The Future of iPSCs Research

Since the initial discovery, scientists have expanded on Yamanaka and Takahashi’s research by identifying factors that can be added or substituted to enhance the transition to iPSCs. For example, cellular reprogramming is an inefficient process because many of the target areas on the genome are covered by other proteins, like a childproof cap on a medicine bottle, which prevents the reprogramming factors from binding there. Follow-up research by Yamanaka and others revealed that additional substances, such as vitamin C, can help remove these genome covers and allow the reprogramming factors to bind more easily. 

Other scientists, including those at the Gladstone Institutes, pioneered a related technology called direct cellular reprogramming. In this method, skin cells are turned directly into brain, heart, liver, or pancreas cells without going through a stem cell stage first. This development allows for a more efficient and scalable cell production process. Critically, it also avoids the risk of cancerous cells forming from stem cell intermediates. Furthermore, direct cellular reprogramming increases the potential for reprogramming that would occur inside a patient rather than in a dish. For example, director of the Gladstone Institute of Cardiovascular Disease, Deepak Srivastava, MD, believes the day is near when he could use cellular reprogramming to treat heart disease by converting damaged heart tissue into beating heart muscle cells after a heart attack.

Beyond improving the reprogramming process, current research is focused on the application of iPSCs for the study of disease and drug discovery. In animal models of disease, iPSCs have been used to treat sickle cell anemia, Parkinson’s disease, diabetes, spinal cord injuries, and heart failure. iPSCs have also contributed to advances in personalized medicine, enabling researchers to identify and test drugs on a patient’s brain cells or heart cells that are created from their skin cells and carry the same genetic mutations. These “clinical trials in a dish” have advanced the search for treatments for inherited conditions, such as Huntington’s disease, Parkinson’s disease, amyloid lateral sclerosis, and types of cardiovascular disease. 

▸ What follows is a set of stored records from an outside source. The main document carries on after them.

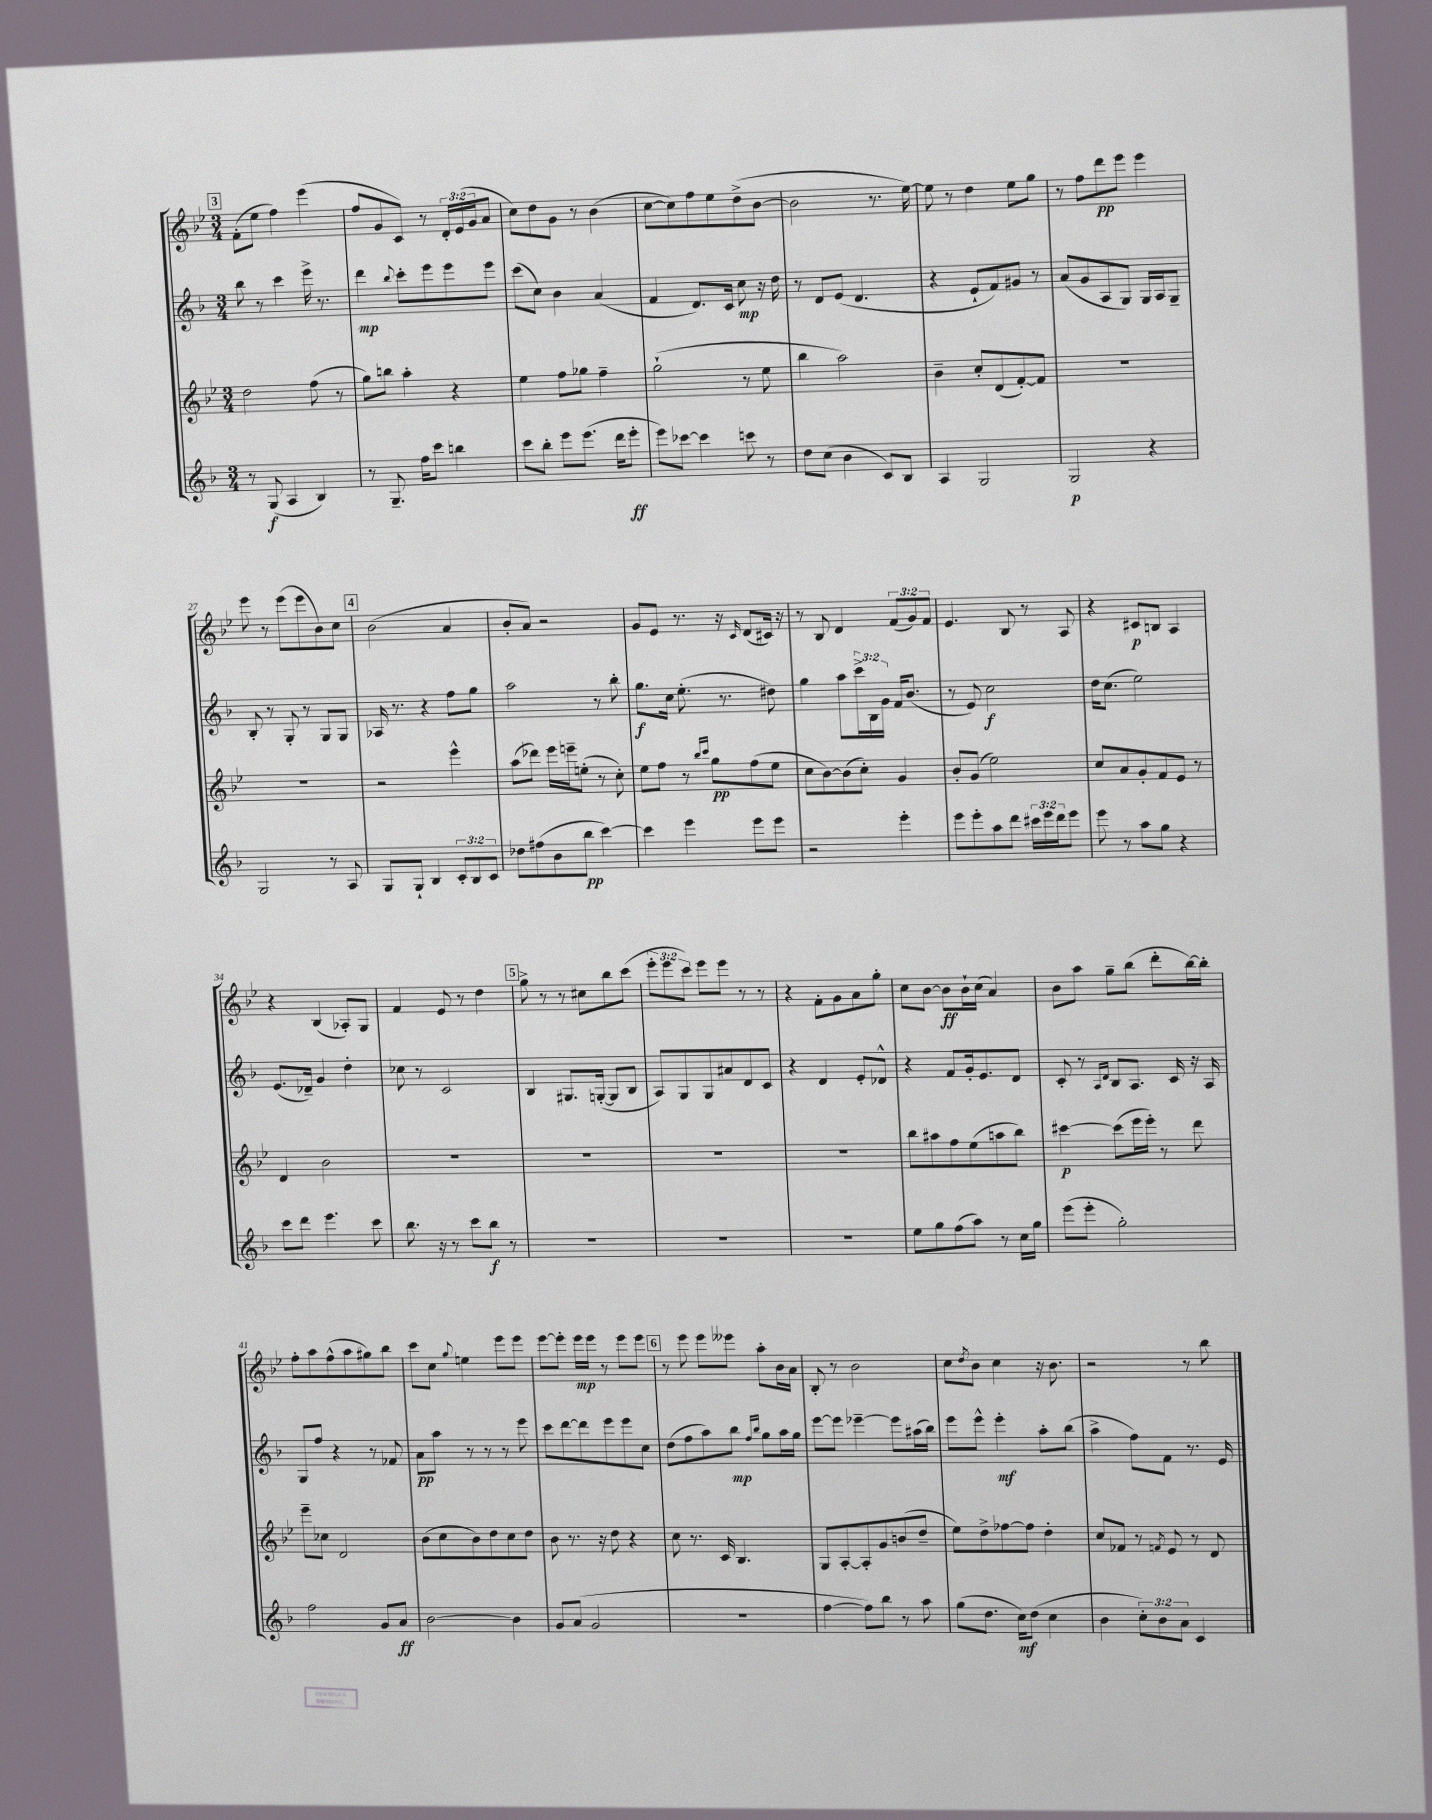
<<
\new StaffGroup <<
\new Staff = "s0" {
    \clef treble \key bes \major \numericTimeSignature \time 3/4 \override Staff.TupletNumber.text = #tuplet-number::calc-fraction-text
    \mark \markup { \box "3" } f'8-.( ees''8 f''4) ees'''4( |
    f''8 g'8 c'8) r8 \tuplet 3/2 { d'16-. ees'16( g'16 } a'8 |
    c''8) d''8 g'8 r8 bes'4( |
    c''8~ c''8) f''8 ees''8 d''8->( bes'8~ |
    bes'2 r8. ees''16~) |
    ees''8 r8 d''4 ees''8 g''8 |
    r8 f''8 d'''8\pp ees'''8 ees'''4 |
    ees'''8 r8 ees'''8( ees'''8 bes'8) c''8 |
    \mark \markup { \box "4" } bes'2( a'4 |
    bes'8-. a'8) r2 |
    g'8 ees'8 r8. r16 \grace { c'16 } d'8( cis'16) r16 |
    r8 bes8 d'4 \tuplet 3/2 { f'8( g'8) f'8 } |
    ees'4. bes8 r8 a8 |
    r4 cis'8\p b8 a4 |
    r4 bes4( aes8-.) g8 |
    f'4 ees'8 r8 d''4 |
    \mark \markup { \box "5" } g''8-> r8 r8 cis''8 bes''8 c'''8( |
    \tuplet 3/2 { ees'''8-. ees'''8 c'''8) } ees'''8 ees'''8 r8 r8 |
    r4 f'8-. g'8 a'8 g''8-. |
    c''8 bes'8~ bes'8\ff bes'16-! c''16( a'4) |
    bes'8 a''8 g''8-- bes''8( d'''8-. bes''16~) bes''16-. |
    f''8-. a''8 f''8-^( a''8 gis''8) bes''8 |
    c'''8 c''8 \appoggiatura { g''8 } e''4 ees'''8 ees'''8 |
    ees'''8~ ees'''8-. ees'''16\mp ees'''16 r8 ees'''8 ees'''8 |
    \mark \markup { \box "6" } r8 ees'''8 ees'''8 eeses'''8 a''8-. bes'16 a'16 |
    bes8-. r8 bes'2 |
    c''8 \acciaccatura { d''8 } bes'8 c''4 r16 bes'8. |
    r2 r8 bes''8 \bar "|." |
}
\new Staff = "s1" {
    \clef treble \key f \major \numericTimeSignature \time 3/4 \override Staff.TupletNumber.text = #tuplet-number::calc-fraction-text
    \mark \markup { \box "3" } bes''8 r8 c'''4 e'''16-> r8. |
    d'''4\mp \appoggiatura { bes''8 } c'''8-. e'''8 e'''8 e'''8 |
    c'''8( c''8) bes'4 a'4( |
    f'4 d'8.) c'16 c''8\mp r16 d''16 |
    r8 d'8 e'8( d'4. |
    r4 e'8-! f'8) gis'8 r8 |
    a'8( g'8 a8 g8) g16 a16 g8-- |
    bes8-. r8 g8-. r8 g8 g8 |
    \mark \markup { \box "4" } aes16 r8. r4 f''8 g''8 |
    a''2 r8 bes''8-. |
    g''8.\f c''16 e''8.-.( r8. dis''8) |
    g''4 a''8 \tuplet 3/2 { c'''16-> bes16 g'16 } f'16 bes'8.( |
    r8 e'8) c''2\f |
    d''16 c''8.( e''2) |
    e'8.( des'16--) g'4 d''4-. |
    ces''8 r8 c'2 |
    \mark \markup { \box "5" } bes4 gis8. g16~-.( g8 bes8 |
    a8) g8 g8 ais'8 d'8 c'8 |
    r4 d'4 e'8-. des'8-^ |
    r4 f'8 g'16-. e'8. d'8 |
    c'8-. r8 \grace { a16 d'16 } bes8 a8. c'16 r16 a16 |
    g8 f''8 r4 r8 fes'8 |
    a'8\pp a''8 r8 r8 r8 e'''8 |
    c'''8 d'''8~ d'''8 e'''8 e'''8 c''8 |
    \mark \markup { \box "6" } d''8( f''8 a''8) bes''8\mp \grace { f''16 bes''16 } g''8 a''16 g''16 |
    e'''8~ e'''8 ees'''4~-- ees'''8 ais''16( bes''16) |
    e'''8 e'''8-^ e'''4-.\mf a''8-. bes''8( |
    a''4-> f''8) f'8 r8. e'16 \bar "|." |
}
\new Staff = "s2" {
    \clef treble \key bes \major \numericTimeSignature \time 3/4
    \mark \markup { \box "3" } d''2 f''8( r8 |
    g''8) b''8 a''4-. r4 |
    ees''4 f''8 ges''8 f''4-- |
    g''2-!( r8 ees''8 |
    bes''4 a''2) |
    bes'4-- c''8-. d'8( f'8~-.) f'8 |
    R2. |
    R2. |
    \mark \markup { \box "4" } r2 ees'''4-^ |
    a''8( des'''8) ees'''16 e'''16-- e''8-.( r8 c''8-.) |
    ees''8 f''8 r8 \grace { bes''16 c'''16 } g''8\pp f''8( ees''8 |
    c''8 bes'8~) bes'8( c''8-.) g'4 |
    bes'8-. g'8( ees''2) |
    c''8 a'8 g'8-. f'8 ees'8 r8 |
    d'4 bes'2 |
    R2. |
    \mark \markup { \box "5" } R2. |
    R2. |
    R2. |
    bes''8 ais''8 f''8 ees''8( a''8 bes''8) |
    cis'''4~\p cis'''8( ees'''16 ees'''16-.) r8 d'''8 |
    ees'''8-- ces''8 d'2 |
    bes'8( c''8 bes'8) d''8 c''8 d''8 |
    bes'8 r8. r16 d''8 r4 |
    \mark \markup { \box "6" } c''8 r8. c'16 bes4. |
    g8 a8~-. a8-. g'8 b'8( d''8-- |
    ees''8) d''8-> fes''8~ fes''8 d''4-. |
    c''8 fes'8 r8 \acciaccatura { f'8 } ees'8 r8 d'8 \bar "|." |
}
\new Staff = "s3" {
    \clef treble \key f \major \numericTimeSignature \time 3/4 \override Staff.TupletNumber.text = #tuplet-number::calc-fraction-text
    \mark \markup { \box "3" } r8 g8\f( a4 bes4) |
    r8 g8.-- f''16 c'''8 b''4 |
    c'''8 bes''8-. e'''8 e'''8.( d'''16 e'''8-.\ff |
    e'''8) ces'''8~ ces'''4 c'''8 r8 |
    d''8 c''8( bes'4 c'8) bes8 |
    a4 g2 |
    g2\p r4 |
    g2 r8 a8 |
    \mark \markup { \box "4" } g8 g8-! bes4 \tuplet 3/2 { c'8-. bes8 c'8 } |
    des''8 fis''8( bes'8 bes''8\pp c'''4~) |
    c'''4 e'''4 e'''8 e'''8 |
    r2 e'''4-. |
    e'''8 e'''8-. a''8 d'''8 \tuplet 3/2 { cis'''16 e'''16 d'''16 } e'''8 |
    e'''8 r8 a''8 g''8 r4 |
    c'''8 d'''8 e'''4. c'''8 |
    bes''8. r16 r8 c'''8 bes''8\f r8 |
    \mark \markup { \box "5" } R2. |
    R2. |
    R2. |
    e''8 g''8 f''8( a''8) r8 c''16 g''16 |
    e'''8( e'''8-. g''2-.) |
    f''2 g'8 a'8\ff |
    bes'2~ bes'4 |
    g'8 a'8( g'2 |
    \mark \markup { \box "6" } R2. |
    f''4~ f''8) bes''8 r8 a''8 |
    g''8( d''8. c''16\mf) d''8( c''4 |
    bes'4 \tuplet 3/2 { c''8-.) bes'8 a'8 } c'4 \bar "|." |
}
>>
>>
\layout { \context { \Score currentBarNumber = #20 } }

Paving the way for stem cell therapy, the first clinical trials using iPSCs was conducted by Masayo Takahashi, MD, PhD, of the RIKEN Centre for Developmental Biology in Japan. Takahashi’s team transplanted retina cells made from the patient’s skin cells into the patient’s eye with the goal of treating macular degeneration. The first surgery was deemed a success, and the patient is doing well with no signs of adverse side effects.

Yamanaka said, “We hope that further trials of iPSC-based therapies, accompanied by basic research focused on gaining more detailed, molecular insights into the process of cellular reprogramming itself, will result in unveiling the full potential of iPSCs in the next decade.